El curso cultural está cerrado. La gente que conozco que trabaja en editoriales, orquestas, museos y demás está ya terminando asuntos pendientes para irse de vacaciones. En agosto regresarán para preparar la campaña de septiembre: lanzamientos, temporadas de abono, programaciones nuevas… Y, sin embargo, el verano tiene una gran vida cultural, al menos en algunos ámbitos. Pero su carácter es bien distinto.
No pasa en el sector editorial, donde no hay apenas libros nuevos y desde luego ningún título de postín. Sí en lo que se refiere al teatro, la música, algunas exposiciones… Son ofertas distintas, dirigidas a un público que viaja o que busca un entretenimiento más ligero. Así, los festivales de verano proponen espectáculos teatrales o musicales en muchos casos de interés, pero sobre los que tendríamos algunas dudas si se programaran en febrero.
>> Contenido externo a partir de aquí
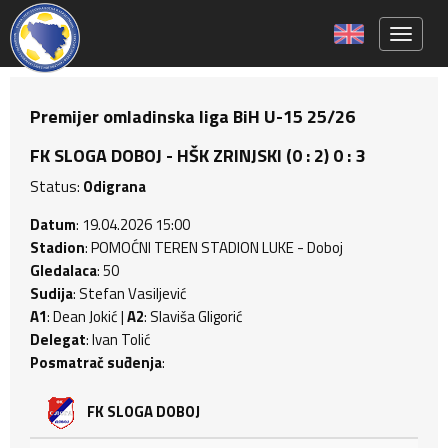
Toggle 
Premijer omladinska liga BiH U-15 25/26
FK SLOGA DOBOJ - HŠK ZRINJSKI (0 : 2) 0 : 3
Status:
Odigrana
Datum
: 19.04.2026 15:00
Stadion
: POMOĆNI TEREN STADION LUKE - Doboj
Gledalaca
: 50
Sudija
: Stefan Vasiljević
A1
: Dean Jokić |
A2
: Slaviša Gligorić
Delegat
: Ivan Tolić
Posmatrač suđenja
:
FK SLOGA DOBOJ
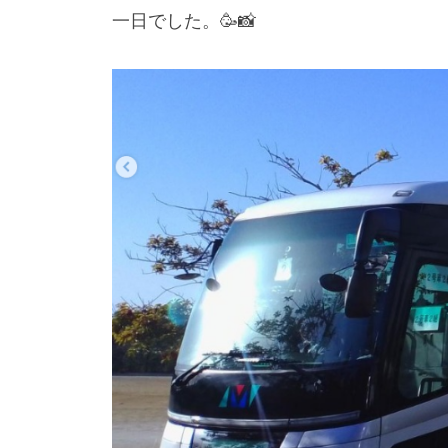
一日でした。🥳📸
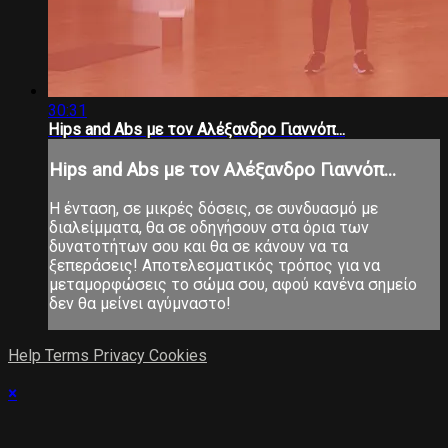
30:31
Hips and Abs με τον Αλέξανδρο Γιαννόπ...
Hips and Abs με τον Αλέξανδρο Γιαννόπ...
Η ένταση, σε μικρές δόσεις, σε συνδυασμό με
διαλείμματα, θα σε οδηγήσουν στα όρια των
δυνατοτήτων σου και θα σε κάνουν να τα
ξεπεράσεις! Αποτελεσματικός τρόπος για να
μεταμορφώσεις το σώμα σου, αφού κανένα σημείο
δεν θα μείνει αγύμναστο!
Help
Terms
Privacy
Cookies
×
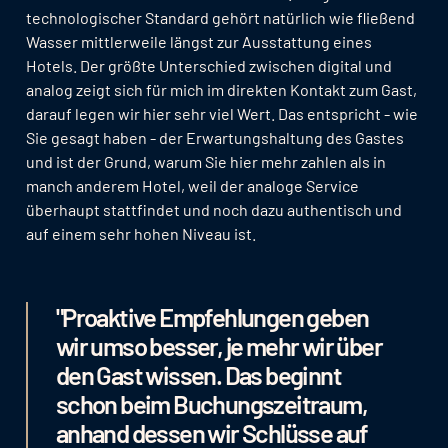
technologischer Standard gehört natürlich wie fließend
Wasser mittlerweile längst zur Ausstattung eines
Hotels. Der größte Unterschied zwischen digital und
analog zeigt sich für mich im direkten Kontakt zum Gast,
darauf legen wir hier sehr viel Wert. Das entspricht - wie
Sie gesagt haben - der Erwartungshaltung des Gastes
und ist der Grund, warum Sie hier mehr zahlen als in
manch anderem Hotel, weil der analoge Service
überhaupt stattfindet und noch dazu authentisch und
auf einem sehr hohen Niveau ist.
"Proaktive Empfehlungen geben
wir umso besser, je mehr wir über
den Gast wissen. Das beginnt
schon beim Buchungszeitraum,
anhand dessen wir Schlüsse auf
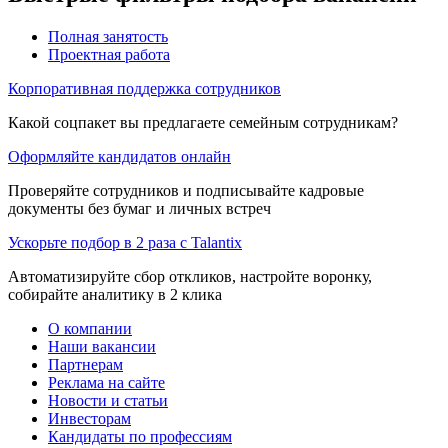
Полная занятость
Проектная работа
Корпоративная поддержка сотрудников
Какой соцпакет вы предлагаете семейным сотрудникам?
Оформляйте кандидатов онлайн
Проверяйте сотрудников и подписывайте кадровые
документы без бумаг и личных встреч
Ускорьте подбор в 2 раза с Talantix
Автоматизируйте сбор откликов, настройте воронку,
собирайте аналитику в 2 клика
О компании
Наши вакансии
Партнерам
Реклама на сайте
Новости и статьи
Инвесторам
Кандидаты по профессиям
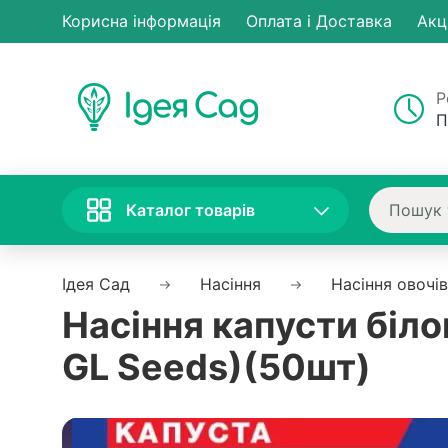
Корисна інформація
Оплата і Доставка
Акц
Р
П
Каталог товарів
Ідея Сад
Насіння
Насіння овочів
Насіння капусти біло
GL Seeds)(50шт)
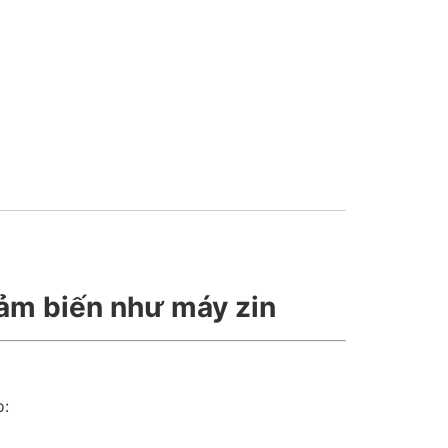
cảm biến như máy zin
ò:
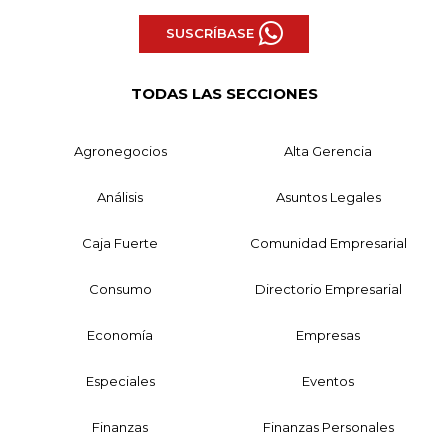
SUSCRÍBASE
TODAS LAS SECCIONES
Agronegocios
Alta Gerencia
Análisis
Asuntos Legales
Caja Fuerte
Comunidad Empresarial
Consumo
Directorio Empresarial
Economía
Empresas
Especiales
Eventos
Finanzas
Finanzas Personales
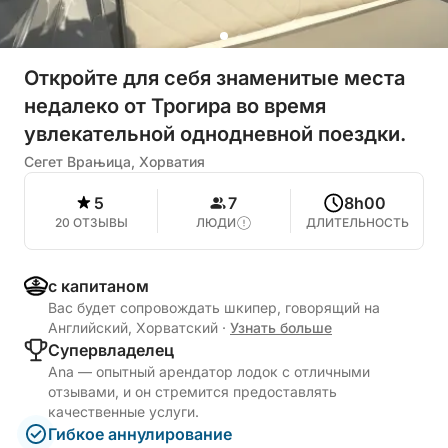
Откройте для себя знаменитые места
недалеко от Трогира во время
увлекательной однодневной поездки.
Сегет Врањица, Хорватия
5
7
8h00
20 ОТЗЫВЫ
ЛЮДИ
ДЛИТЕЛЬНОСТЬ
с капитаном
Вас будет сопровождать шкипер, говорящий на
Английский, Хорватский
·
Узнать больше
Cупервладелец
Ana — опытный арендатор лодок с отличными
отзывами, и он стремится предоставлять
качественные услуги.
Гибкое аннулирование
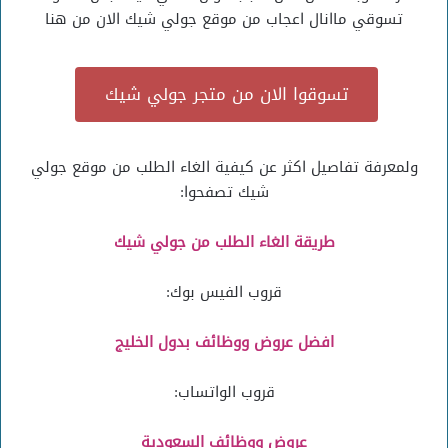
تسوقي ماانال اعجاب من موقع جولي شيك الان من هنا
تسوقوا الان من متجر جولي شيك
ولمعرفة تفاصيل اكثر عن كيفية الغاء الطلب من موقع جولي
شيك تصفحوا:
طريقة الغاء الطلب من جولي شيك
قروب الفيس بوك:
افضل عروض ووظائف بدول الخليج
قروب الواتساب:
عروض ووظائف السعودية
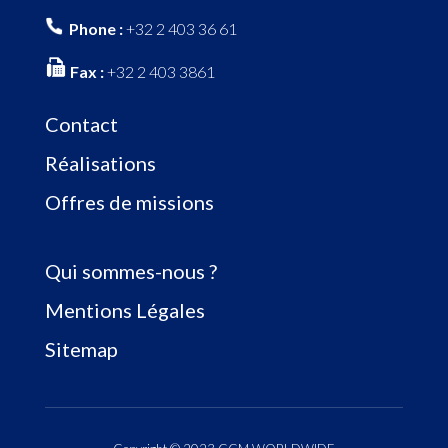
Phone :
+32 2 403 36 61
Fax :
+32 2 403 3861
Contact
Réalisations
Offres de missions
Qui sommes-nous ?
Mentions Légales
Sitemap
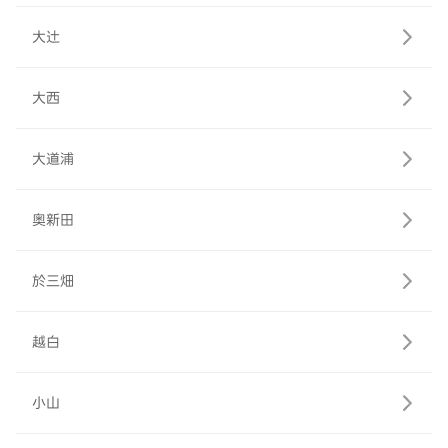
大辻
大西
大道浦
奥新田
於三畑
越白
小山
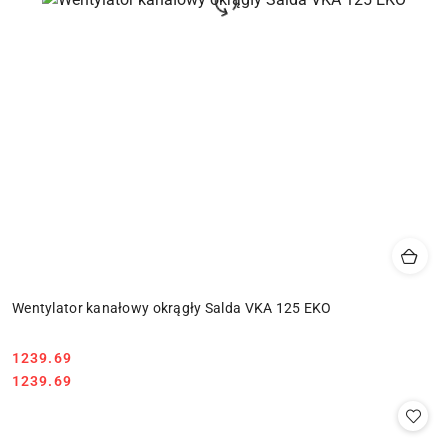
Wentylator kanałowy okrągły Salda VKA 125 EKO
1239.69
Cena:
Cena:
1239.69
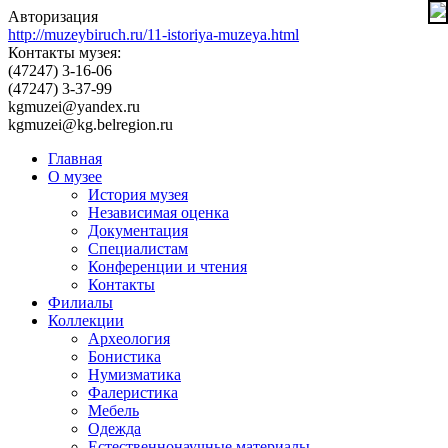
Авторизация
http://muzeybiruch.ru/11-istoriya-muzeya.html
Контакты музея:
(47247) 3-16-06
(47247) 3-37-99
kgmuzei@yandex.ru
kgmuzei@kg.belregion.ru
Главная
О музее
История музея
Независимая оценка
Документация
Специалистам
Конференции и чтения
Контакты
Филиалы
Коллекции
Археология
Бонистика
Нумизматика
Фалеристика
Мебель
Одежда
Естественнонаучные материалы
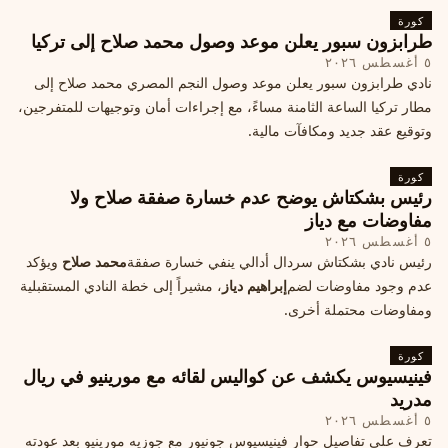
كورة
طرابزون سبور يعلن موعد وصول محمد صلاح إلى تركيا
٥ أغسطس ٢٠٢٦
نادي طرابزون سبور يعلن موعد وصول النجم المصري محمد صلاح إلى
مطار تركيا الساعة الثامنة مساءً، مع إجراءات أمان وتوجيهات للمتفرجين،
وتوقيع عقد جديد ومكافآت مالية.
كورة
رئيس بشكتاش يوضح عدم خسارة صفقة صلاح ولا
مفاوضات مع دياز
٥ أغسطس ٢٠٢٦
رئيس نادي بشكتاش سردال أدالي ينفي خسارة صفقة
محمد صلاح
ويؤكد
عدم وجود مفاوضات لضم
إبراهيم دياز
، مشيراً إلى خطة النادي المستقبلية
ومفاوضات محتملة أخرى.
كورة
فينيسيوس يكشف عن كواليس لقائه مع مورينيو في ريال
مدريد
٥ أغسطس ٢٠٢٦
تعرف على تفاصيل حوار فينيسيوس جونيور مع جوزيه مورينيو بعد عودته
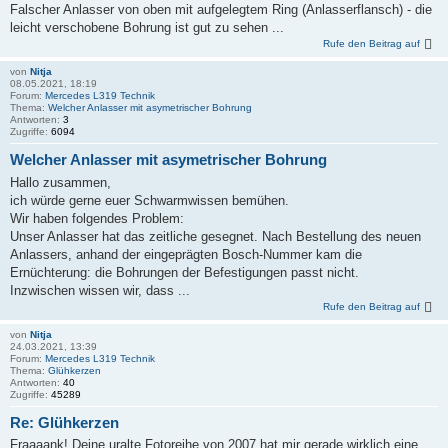
Falscher Anlasser von oben mit aufgelegtem Ring (Anlasserflansch) - die
leicht verschobene Bohrung ist gut zu sehen ...
Rufe den Beitrag auf
von
Nitja
08.05.2021, 18:19
Forum:
Mercedes L319 Technik
Thema:
Welcher Anlasser mit asymetrischer Bohrung
Antworten:
3
Zugriffe:
6094
Welcher Anlasser mit asymetrischer Bohrung
Hallo zusammen,
ich würde gerne euer Schwarmwissen bemühen.
Wir haben folgendes Problem:
Unser Anlasser hat das zeitliche gesegnet. Nach Bestellung des neuen
Anlassers, anhand der eingeprägten Bosch-Nummer kam die
Ernüchterung: die Bohrungen der Befestigungen passt nicht.
Inzwischen wissen wir, dass ...
Rufe den Beitrag auf
von
Nitja
24.03.2021, 13:39
Forum:
Mercedes L319 Technik
Thema:
Glühkerzen
Antworten:
40
Zugriffe:
45289
Re: Glühkerzen
Fraaaank! Deine uralte Fotoreihe von 2007 hat mir gerade wirklich eine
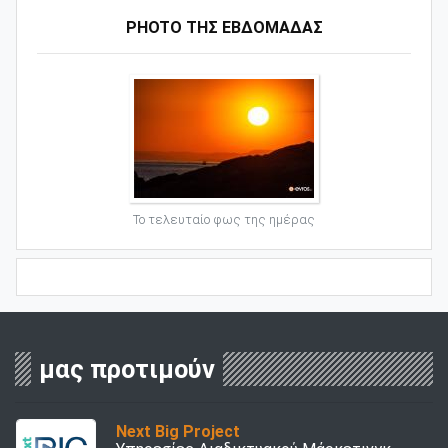
PHOTO ΤΗΣ ΕΒΔΟΜΑΔΑΣ
Το τελευταίο φως της ημέρας
μας προτιμούν
Next Big Project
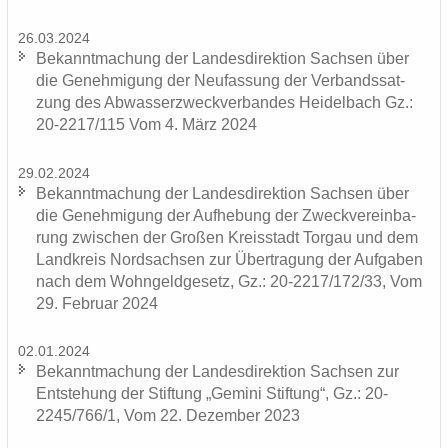
26.03.2024
Be­kannt­ma­chung der Lan­des­di­rek­ti­on Sach­sen über
die Ge­neh­mi­gung der Neu­fas­sung der Ver­bands­sat­
zung des Ab­was­ser­zweck­ver­ban­des Hei­del­bach Gz.:
20-2217/115 Vom 4. März 2024
29.02.2024
Be­kannt­ma­chung der Lan­des­di­rek­ti­on Sach­sen über
die Ge­neh­mi­gung der Auf­he­bung der Zweck­ver­ein­ba­
rung zwi­schen der Gro­ßen Kreis­stadt Tor­gau und dem
Land­kreis Nord­sach­sen zur Über­tra­gung der Auf­ga­ben
nach dem Wohn­geld­ge­setz, Gz.: 20-2217/172/33, Vom
29. Fe­bru­ar 2024
02.01.2024
Be­kannt­ma­chung der Lan­des­di­rek­ti­on Sach­sen zur
Ent­ste­hung der Stif­tung „Ge­mi­ni Stif­tung“, Gz.: 20-
2245/766/1, Vom 22. De­zem­ber 2023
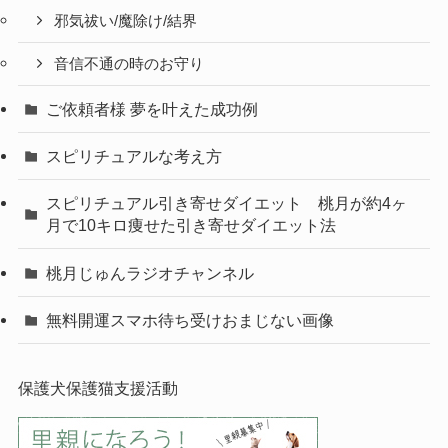
邪気祓い/魔除け/結界
音信不通の時のお守り
ご依頼者様 夢を叶えた成功例
スピリチュアルな考え方
スピリチュアル引き寄せダイエット 桃月が約4ヶ
月で10キロ痩せた引き寄せダイエット法
桃月じゅんラジオチャンネル
無料開運スマホ待ち受けおまじない画像
保護犬保護猫支援活動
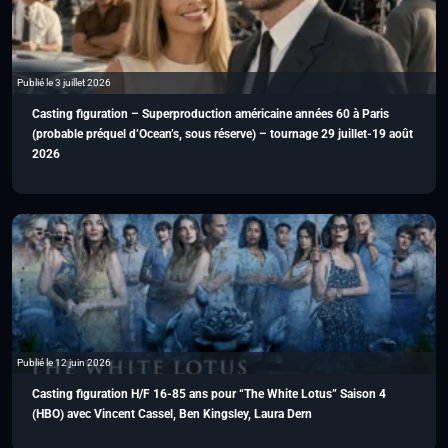
Publié le 3 juillet 2026
Casting figuration – Superproduction américaine années 60 à Paris
(probable préquel d’Ocean’s, sous réserve) – tournage 29 juillet-19 août
2026
Publié le 12 juin 2026
Casting figuration H/F 16-85 ans pour “The White Lotus” Saison 4
(HBO) avec Vincent Cassel, Ben Kingsley, Laura Dern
Y hay exposiciones que están pensadas para llenar las salas con turistas.
¿Criticable? En absoluto. Creo que en verano todos pedimos otras cosas. No es fácil leerse Finnegans wake bajo una sombrilla como no me parece que lo más adecuado para un concierto al aire libre sea una sinfonía de Bruckner. Todos estamos cansados (siempre he creído que las vacaciones existen porque son necesarias) y nuestra capacidad para afrontar lecturas densas, obras de teatro de vanguardia o piezas de música contemporánea es reducida.
Por eso, la cultura en verano es algo diferente. Al fin y al cabo, es un conjunto de productos fuera de temporada.